Aku masuk ke kelas setelah mengetuk pintu, lalu menyalami guru yang sedang memberi penjelasan. Semua tatapan menuju padaku. Tatapan yang tidak bisa ku artikan satu per satu. Aku memilih mengabaikannya dna menuju bangkuku.
“Kamu kenapa bisa masuk ruang BK, Fal?” tanya teman sebangkuku, Lili, dengan berbisik.
“Tidak apa-apa, Li. Hanya salah paham,” balasku berbisik pula.
“Sudah ku duga. Kamu kan anak baik, mana mungkin masuk kesana. Soalnya aku mendengar gosip kalau Kak Daffa dan Kak Ardan berkelahi karena memperebutkanmu.”
Aku terbatuk mendengar paparan Lili.
“Tidak, itu hanya gosip.” Aku mengakhiri sesi tanya jawab dengan Lili.
Firasat burukku selama ini akhirnya terjadi. Ardan dan Arsalan berkelahi. Memang tidak sepenuhnya gara-gara aku. Itu karena Ardan menyulut emosi Arsalan dengan mengatakan kalimat yang tidak pantas. Sebenarnya apa yang dikatakan Ardan memang fakta, tapi tidak sepantasnya dia berkata seperti itu.

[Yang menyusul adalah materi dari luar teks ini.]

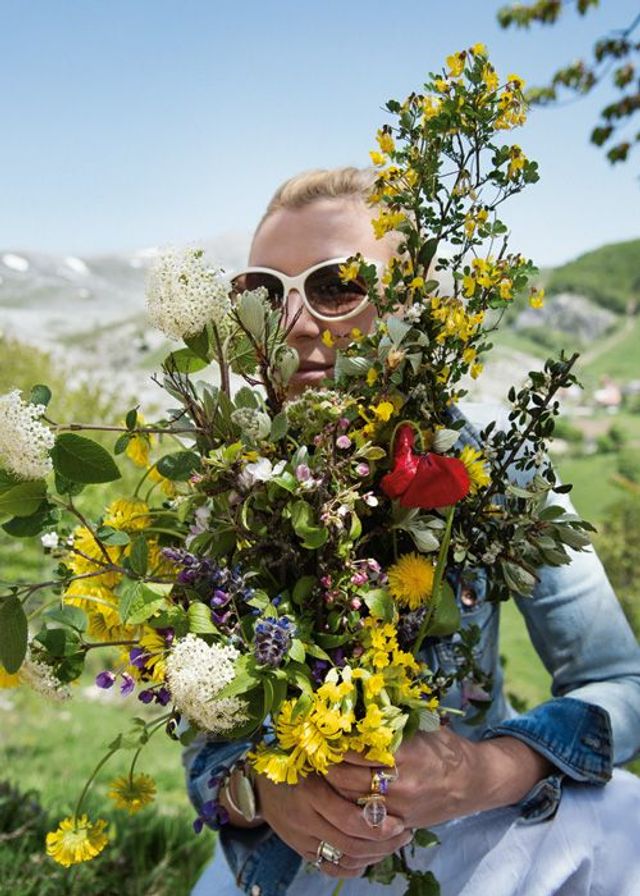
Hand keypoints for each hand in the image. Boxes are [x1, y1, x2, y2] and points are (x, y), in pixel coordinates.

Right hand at [254, 771, 412, 878]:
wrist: (258, 782)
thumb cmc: (295, 757)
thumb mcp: (317, 753)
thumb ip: (345, 761)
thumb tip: (386, 763)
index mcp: (311, 791)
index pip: (350, 818)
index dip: (379, 824)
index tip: (401, 819)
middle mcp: (304, 818)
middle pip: (351, 843)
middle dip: (383, 843)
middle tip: (405, 833)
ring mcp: (301, 838)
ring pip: (343, 859)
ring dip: (374, 856)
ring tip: (394, 844)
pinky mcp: (300, 850)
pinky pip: (330, 867)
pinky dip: (354, 867)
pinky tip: (370, 856)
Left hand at [325, 729, 553, 828]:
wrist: (473, 783)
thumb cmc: (444, 748)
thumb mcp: (419, 726)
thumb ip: (388, 722)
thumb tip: (352, 706)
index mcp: (404, 753)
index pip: (354, 750)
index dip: (334, 742)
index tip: (321, 731)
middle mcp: (399, 783)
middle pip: (345, 779)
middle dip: (326, 766)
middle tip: (313, 752)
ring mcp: (398, 808)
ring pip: (350, 801)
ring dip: (331, 788)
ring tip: (321, 772)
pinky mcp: (399, 824)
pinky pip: (364, 819)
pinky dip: (348, 807)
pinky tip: (339, 795)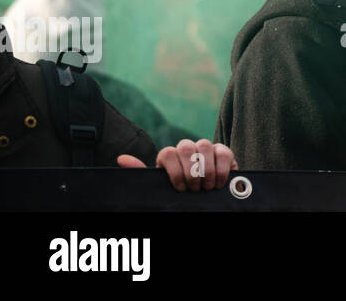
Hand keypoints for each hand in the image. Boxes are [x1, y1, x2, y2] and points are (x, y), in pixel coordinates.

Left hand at [117, 139, 237, 191]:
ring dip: (206, 171)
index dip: (175, 171)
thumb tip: (121, 158)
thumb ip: (142, 172)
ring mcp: (205, 147)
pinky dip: (222, 169)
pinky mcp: (223, 151)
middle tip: (194, 189)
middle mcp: (187, 148)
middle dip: (191, 172)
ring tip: (206, 187)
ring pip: (204, 146)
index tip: (179, 188)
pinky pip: (223, 152)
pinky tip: (218, 182)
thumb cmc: (179, 193)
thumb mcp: (160, 186)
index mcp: (169, 156)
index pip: (168, 152)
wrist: (203, 199)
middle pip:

Aku bingung dan bukan bermaksud mencari siapa yang pantas disalahkan. Memang lebih baik aku menyalahkan diriku sendiri, karena terlibat diantara Arsalan dan Ardan. Andai aku tidak mengenal mereka, mungkin mereka akan pura-pura tidak mengenal satu sama lain sampai lulus sekolah.
Aku tidak tahu setelah ini apa yang harus aku lakukan. Aku mendapat peringatan lagi dari Bu Rianti untuk menjauhi anaknya. Sepertinya hubunganku dan Arsalan dari awal memang tidak ada harapan.